Tool Support. The formula from Theorem 1 can be given as input to the realizability algorithm discussed above. This makes it possible to use any off-the-shelf tool for \(\textsf{LTLf}\) synthesis for the purpose of \(\textsf{coDECLARE}\) consistency and orchestration. This paves the way towards a direct implementation of our approach. In fact, since the introduction of the \(\textsf{LTLf}\) reactive synthesis problem [19], several optimized tools have been developed for solving this problem. Among all, we mention the Syft [51] and the Cynthia tools [17]. \(\textsf{LTLf}\) reactive synthesis is an active area of research: this is witnessed also by the organization of an annual competition (SYNTCOMP [34, 35]). We thus expect that the practical efficiency of \(\textsf{LTLf}\) synthesis tools reflect also to \(\textsf{coDECLARE}\) enactment.

6 Conclusions

We have introduced a novel framework to capture collaborative, declarative processes specified in \(\textsf{DECLARE}\), where the process orchestrator (i.e., the controller) must be able to suitably handle the interaction with uncontrollable external parties (i.e., the environment). We have described how this framework, called \(\textsf{coDECLARE}\), can be naturally framed in an assume-guarantee style, where the following behavioral contract is stipulated by the controller and environment: under the assumption that the environment behaves according to an assumption \(\textsf{DECLARE}\) specification, the controller ensures to react by satisfying a guarantee \(\textsf{DECLARE}\) specification. We have shown, both foundationally and in terms of algorithmic support, how this framework can be connected to the well-studied framework of realizability and synthesis for \(\textsf{LTLf}\) specifications.

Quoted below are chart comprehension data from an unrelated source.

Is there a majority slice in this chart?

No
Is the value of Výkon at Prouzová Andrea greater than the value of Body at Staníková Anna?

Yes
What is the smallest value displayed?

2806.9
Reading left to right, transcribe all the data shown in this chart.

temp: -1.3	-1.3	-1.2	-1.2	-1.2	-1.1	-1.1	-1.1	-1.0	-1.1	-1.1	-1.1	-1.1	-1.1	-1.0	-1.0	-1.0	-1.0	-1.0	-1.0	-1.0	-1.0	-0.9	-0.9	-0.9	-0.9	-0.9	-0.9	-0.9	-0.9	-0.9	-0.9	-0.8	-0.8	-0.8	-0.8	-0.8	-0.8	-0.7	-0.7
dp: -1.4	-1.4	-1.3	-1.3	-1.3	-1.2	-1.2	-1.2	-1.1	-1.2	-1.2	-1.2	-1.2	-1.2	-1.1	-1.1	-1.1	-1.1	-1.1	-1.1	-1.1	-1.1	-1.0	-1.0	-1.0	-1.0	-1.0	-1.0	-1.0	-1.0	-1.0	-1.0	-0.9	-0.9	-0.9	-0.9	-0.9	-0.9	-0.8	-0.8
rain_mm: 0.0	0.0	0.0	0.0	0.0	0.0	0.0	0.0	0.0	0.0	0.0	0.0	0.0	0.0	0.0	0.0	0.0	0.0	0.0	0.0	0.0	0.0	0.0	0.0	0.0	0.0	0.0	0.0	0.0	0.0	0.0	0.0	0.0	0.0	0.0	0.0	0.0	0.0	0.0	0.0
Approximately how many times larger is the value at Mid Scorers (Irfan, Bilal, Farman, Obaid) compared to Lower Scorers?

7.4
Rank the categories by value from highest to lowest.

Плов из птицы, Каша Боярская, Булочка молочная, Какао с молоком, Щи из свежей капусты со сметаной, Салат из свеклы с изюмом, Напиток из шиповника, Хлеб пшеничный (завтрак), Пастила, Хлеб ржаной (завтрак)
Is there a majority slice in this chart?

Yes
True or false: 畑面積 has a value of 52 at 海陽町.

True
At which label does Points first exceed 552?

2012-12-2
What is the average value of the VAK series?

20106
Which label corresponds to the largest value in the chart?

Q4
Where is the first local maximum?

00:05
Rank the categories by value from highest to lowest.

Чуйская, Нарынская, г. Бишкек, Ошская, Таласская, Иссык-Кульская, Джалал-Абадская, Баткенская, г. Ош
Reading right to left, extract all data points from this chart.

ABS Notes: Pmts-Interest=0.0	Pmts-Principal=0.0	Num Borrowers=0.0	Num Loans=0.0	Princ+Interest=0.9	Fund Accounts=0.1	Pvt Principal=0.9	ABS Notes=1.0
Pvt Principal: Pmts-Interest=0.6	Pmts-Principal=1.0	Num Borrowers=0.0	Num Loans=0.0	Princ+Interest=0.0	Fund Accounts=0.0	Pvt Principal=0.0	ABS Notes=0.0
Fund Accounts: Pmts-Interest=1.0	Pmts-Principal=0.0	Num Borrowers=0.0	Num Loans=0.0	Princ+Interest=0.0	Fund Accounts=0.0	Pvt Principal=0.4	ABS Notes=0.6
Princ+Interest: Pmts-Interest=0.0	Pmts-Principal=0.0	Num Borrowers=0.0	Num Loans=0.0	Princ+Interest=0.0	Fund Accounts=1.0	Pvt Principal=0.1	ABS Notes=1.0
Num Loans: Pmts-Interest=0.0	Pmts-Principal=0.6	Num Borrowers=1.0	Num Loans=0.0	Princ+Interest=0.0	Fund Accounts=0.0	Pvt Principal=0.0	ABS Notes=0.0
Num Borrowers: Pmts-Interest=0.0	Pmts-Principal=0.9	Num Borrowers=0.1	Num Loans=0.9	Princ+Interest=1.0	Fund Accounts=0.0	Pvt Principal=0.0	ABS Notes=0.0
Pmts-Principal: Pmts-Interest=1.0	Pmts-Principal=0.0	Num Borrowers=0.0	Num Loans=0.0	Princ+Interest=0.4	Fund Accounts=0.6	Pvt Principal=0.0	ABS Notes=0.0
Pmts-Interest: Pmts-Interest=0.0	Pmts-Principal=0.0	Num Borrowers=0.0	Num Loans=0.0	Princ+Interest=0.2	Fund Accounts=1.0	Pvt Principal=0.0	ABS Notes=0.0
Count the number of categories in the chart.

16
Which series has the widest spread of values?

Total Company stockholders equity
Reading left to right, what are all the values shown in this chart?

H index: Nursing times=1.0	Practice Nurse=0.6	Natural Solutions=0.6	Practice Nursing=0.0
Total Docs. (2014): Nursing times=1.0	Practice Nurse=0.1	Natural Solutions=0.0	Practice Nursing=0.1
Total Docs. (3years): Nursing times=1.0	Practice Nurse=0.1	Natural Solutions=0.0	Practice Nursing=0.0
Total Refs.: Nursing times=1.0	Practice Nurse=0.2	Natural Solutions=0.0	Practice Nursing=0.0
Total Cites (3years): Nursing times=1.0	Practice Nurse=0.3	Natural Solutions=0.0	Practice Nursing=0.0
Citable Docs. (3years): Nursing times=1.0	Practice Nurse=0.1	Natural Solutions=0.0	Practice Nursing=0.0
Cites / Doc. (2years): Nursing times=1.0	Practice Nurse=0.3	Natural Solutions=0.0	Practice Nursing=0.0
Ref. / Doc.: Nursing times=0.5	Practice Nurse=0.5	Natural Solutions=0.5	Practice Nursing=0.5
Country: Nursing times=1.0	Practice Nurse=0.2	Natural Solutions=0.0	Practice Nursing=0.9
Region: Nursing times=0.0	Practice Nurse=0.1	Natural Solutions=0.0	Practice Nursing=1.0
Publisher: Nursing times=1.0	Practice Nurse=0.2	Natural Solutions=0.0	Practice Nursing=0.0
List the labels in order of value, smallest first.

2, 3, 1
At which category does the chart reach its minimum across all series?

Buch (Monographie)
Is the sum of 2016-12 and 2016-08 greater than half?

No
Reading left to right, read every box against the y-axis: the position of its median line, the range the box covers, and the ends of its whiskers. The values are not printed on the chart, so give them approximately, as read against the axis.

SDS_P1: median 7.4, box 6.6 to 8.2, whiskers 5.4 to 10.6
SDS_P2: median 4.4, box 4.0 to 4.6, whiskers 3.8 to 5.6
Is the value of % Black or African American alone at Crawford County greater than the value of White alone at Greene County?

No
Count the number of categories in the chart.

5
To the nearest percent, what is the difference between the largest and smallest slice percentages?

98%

The natural, next step is to leverage this connection and provide a proof-of-concept implementation for consistency checking and process strategy generation for orchestration in \(\textsf{coDECLARE}\), calling different back-end \(\textsf{LTLf}\) realizability/synthesis tools. We are also studying that when the \(\textsf{LTLf}\) formulas of interest have the shape of \(\textsf{DECLARE}\) patterns, better complexity bounds for solving these problems can be obtained [26]. We also foresee three interesting foundational lines of research starting from the basis provided here. The first concerns the definition of variants of consistency/orchestration for \(\textsf{coDECLARE}\), in the case where the overall specification turns out to be unrealizeable. To this end, so-called best-effort strategies have been introduced [2]. However, while in our setting assume-guarantee specifications can be treated by constructing an implication formula, this is not true anymore in the case of best-effort strategies, and more sophisticated notions of synthesis under assumption have to be studied [3]. The second line concerns the actual process strategies generated from a \(\textsf{coDECLARE}\) specification. As discussed in the paper, each strategy defines a particular way for controller to ensure that whenever the environment behaves according to the assumption specification, then the guarantee specification is satisfied. In a BPM context, it would be definitely of interest to lift synthesis to a more general orchestration mechanism, where all possible strategies are combined, allowing the controller to decide at runtime, step-by-step, which specific strategy to follow. This is akin to maximally permissive strategies [49], but novel research is needed to represent them by natively dealing with concurrency and other typical control-flow patterns. A last line is to consider different notions of collaboration when dealing with \(\textsf{DECLARE}\) specifications. A significant setting, which departs from the one tackled here, is that where collaboration is approached in a choreographic way, observing interaction from an external point of view, and considering all the interacting parties are equally standing. This was partly studied in some seminal works [39, Chapter 8], [40], but not further developed so far.